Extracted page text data
- - -

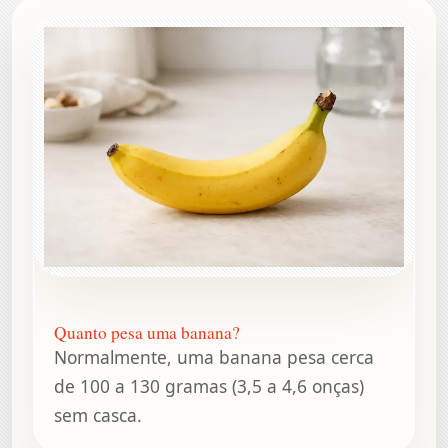
Quanto pesa uma banana?
Normalmente, uma banana pesa cerca
de 100 a 130 gramas (3,5 a 4,6 onças)
sem casca.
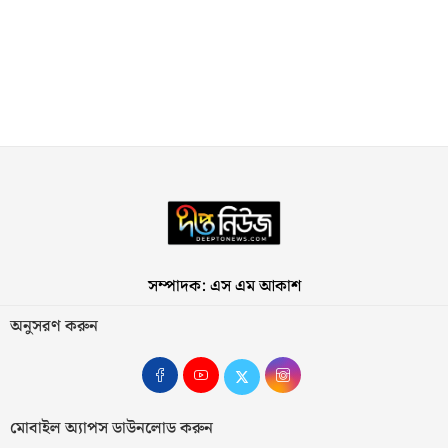
সম্পাদক: এস এম আকাশ
অনুসরণ করুন
মোবাইল অ্যাপস ডাউনলোড করুন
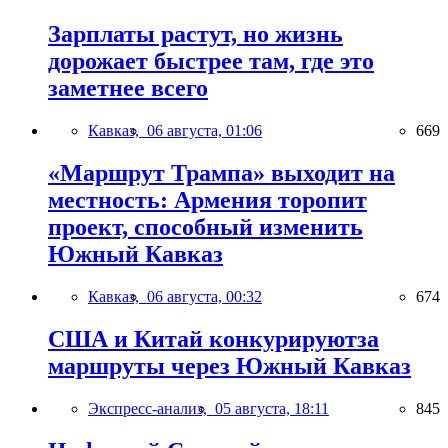
Зарплаты растут, но жизнь
дорожает быстрее там, где это
заметнее всего
Кавказ,
06 августа, 01:06
669
«Маршрут Трампа» выходит на
местность: Армения торопит
проект, способный изменить
Южный Кавказ
Кавказ,
06 августа, 00:32
674
США и Китай конкурируютза
маршруты через Южный Кавказ
Экспресс-анализ,
05 августа, 18:11
845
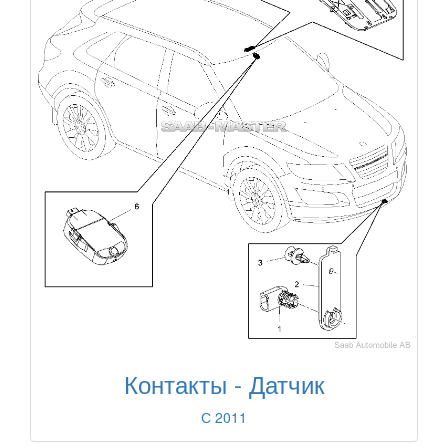
Контакты - Датчик
С 2011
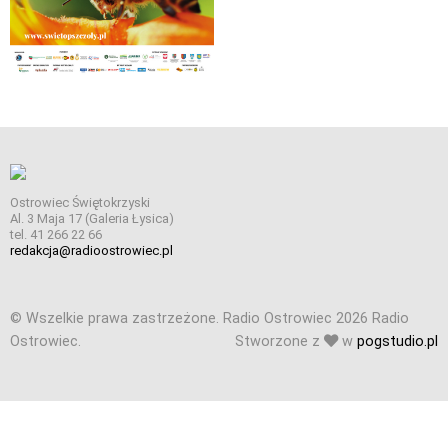
Ostrowiec Świętokrzyski
Al. 3 Maja 17 (Galeria Łysica)
tel. 41 266 22 66
redakcja@radioostrowiec.pl
© Wszelkie prawa zastrzeżone. Radio Ostrowiec 2026 Radio
Ostrowiec.
Stworzone z
w
pogstudio.pl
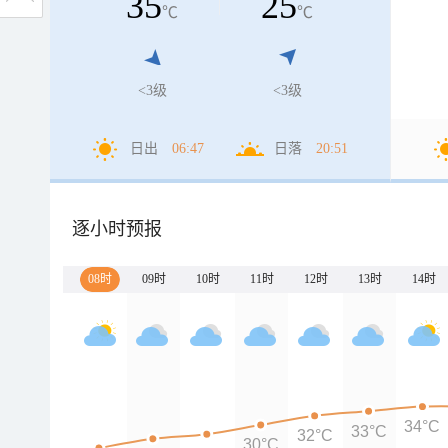
35
25
℃
℃
<3级
<3级
日出
06:47
日落
20:51
逐小时预报
08时
09时
10时
11时
12时
13时
14时
34°C
33°C
32°C
30°C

- - -

How to complete this task:
Pull out the lines above in which the word "Кавказ" appears.

Solution for this exercise:
Кавказ,
Южный Кавказ
Кавказ,
маршруты через Южный Кавказ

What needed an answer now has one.